(Document segment):
[Start of Attachment]
Abstract

Oral lichen planus (OLP) is a chronic inflammatory disease with different clinical types. Reticular and erosive forms are the most common. Although the cause of OLP remains speculative, many findings suggest auto-immune involvement, mediated by T lymphocytes against the basal keratinocytes. Inflammation, mechanical trauma or toxic agents can affect the epithelial homeostasia. Increased apoptosis may cause a decrease in epithelial thickness reflecting in the activity of the lesion. The objective of this study was to evaluate the occurrence of apoptosis and epithelial thickness in reticular and erosive forms of OLP. 15 samples of OLP each type (reticular and erosive) plus 10 of healthy mucosa were collected and processed. After morphometry, the apoptotic index and epithelial thickness were obtained. TUNEL and M30 CytoDEATH immunohistochemical assay were used to validate the morphologic criteria used. Apoptosis in the erosive OLP was significantly more intense than in the reticular type and both forms of OLP presented more apoptosis than the healthy oral mucosa. Healthy oral mucosa was thicker than both OLP forms and thicker in OLP reticular form than in the erosive one. The clinical differences between reticular and erosive forms of OLP are related to variations in epithelial thickness and in intensity of apoptosis.
[End of Attachment]
(Input data):
[Start of Attachment]
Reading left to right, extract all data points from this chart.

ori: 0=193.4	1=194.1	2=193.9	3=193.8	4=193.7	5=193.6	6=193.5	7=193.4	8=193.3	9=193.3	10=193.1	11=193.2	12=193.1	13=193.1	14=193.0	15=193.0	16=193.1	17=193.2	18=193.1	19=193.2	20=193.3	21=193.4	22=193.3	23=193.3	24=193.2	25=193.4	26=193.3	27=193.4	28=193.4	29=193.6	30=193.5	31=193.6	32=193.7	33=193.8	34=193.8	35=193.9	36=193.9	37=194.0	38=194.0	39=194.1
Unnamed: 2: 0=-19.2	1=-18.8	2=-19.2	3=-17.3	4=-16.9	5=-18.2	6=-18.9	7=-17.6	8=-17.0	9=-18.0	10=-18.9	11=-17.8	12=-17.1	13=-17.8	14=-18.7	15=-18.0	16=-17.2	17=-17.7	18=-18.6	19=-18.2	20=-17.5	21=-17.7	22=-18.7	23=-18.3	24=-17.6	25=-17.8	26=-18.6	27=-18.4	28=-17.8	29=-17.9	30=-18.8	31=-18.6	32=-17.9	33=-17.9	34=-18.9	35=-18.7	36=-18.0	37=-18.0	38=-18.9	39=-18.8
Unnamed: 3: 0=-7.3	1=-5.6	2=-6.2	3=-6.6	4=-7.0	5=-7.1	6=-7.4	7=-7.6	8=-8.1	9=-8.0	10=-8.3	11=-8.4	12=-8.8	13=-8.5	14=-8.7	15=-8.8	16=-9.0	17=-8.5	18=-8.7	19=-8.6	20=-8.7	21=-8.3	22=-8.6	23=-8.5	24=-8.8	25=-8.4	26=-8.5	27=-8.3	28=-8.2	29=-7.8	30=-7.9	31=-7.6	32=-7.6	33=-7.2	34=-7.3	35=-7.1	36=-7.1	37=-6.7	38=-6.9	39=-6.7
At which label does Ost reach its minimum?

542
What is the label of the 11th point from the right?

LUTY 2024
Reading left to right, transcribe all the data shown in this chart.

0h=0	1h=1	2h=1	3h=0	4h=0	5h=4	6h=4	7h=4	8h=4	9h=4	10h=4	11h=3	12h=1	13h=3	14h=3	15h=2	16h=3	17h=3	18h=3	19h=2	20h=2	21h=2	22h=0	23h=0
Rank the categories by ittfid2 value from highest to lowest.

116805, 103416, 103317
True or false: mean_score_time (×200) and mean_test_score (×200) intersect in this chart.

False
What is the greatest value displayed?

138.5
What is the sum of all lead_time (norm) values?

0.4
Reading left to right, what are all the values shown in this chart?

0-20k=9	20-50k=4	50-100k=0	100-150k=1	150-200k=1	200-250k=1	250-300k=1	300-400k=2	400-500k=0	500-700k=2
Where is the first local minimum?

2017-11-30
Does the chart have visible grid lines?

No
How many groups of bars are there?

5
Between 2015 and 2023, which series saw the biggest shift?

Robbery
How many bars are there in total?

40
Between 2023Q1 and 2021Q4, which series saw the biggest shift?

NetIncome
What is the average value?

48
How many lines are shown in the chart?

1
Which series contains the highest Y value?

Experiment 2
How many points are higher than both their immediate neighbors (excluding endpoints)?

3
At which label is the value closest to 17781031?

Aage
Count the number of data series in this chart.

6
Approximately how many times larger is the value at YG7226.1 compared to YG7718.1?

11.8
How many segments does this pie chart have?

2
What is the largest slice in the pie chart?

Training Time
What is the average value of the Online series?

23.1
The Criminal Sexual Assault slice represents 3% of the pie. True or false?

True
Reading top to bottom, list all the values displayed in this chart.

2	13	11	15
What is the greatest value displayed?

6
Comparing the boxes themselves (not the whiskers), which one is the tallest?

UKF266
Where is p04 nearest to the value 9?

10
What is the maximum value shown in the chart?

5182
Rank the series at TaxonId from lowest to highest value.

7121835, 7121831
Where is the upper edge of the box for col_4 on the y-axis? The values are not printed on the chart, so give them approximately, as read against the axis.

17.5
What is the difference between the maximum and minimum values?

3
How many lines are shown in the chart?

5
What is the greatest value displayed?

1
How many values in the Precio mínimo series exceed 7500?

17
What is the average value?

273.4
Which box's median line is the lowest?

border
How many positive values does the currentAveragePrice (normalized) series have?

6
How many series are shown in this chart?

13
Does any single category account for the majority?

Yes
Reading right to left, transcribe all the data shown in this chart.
[End of Attachment]
(What the task requires):
List every factor that the oral lichen planus abstract above says can affect epithelial homeostasia.

(Response):
Inflammation, mechanical trauma, and toxic agents.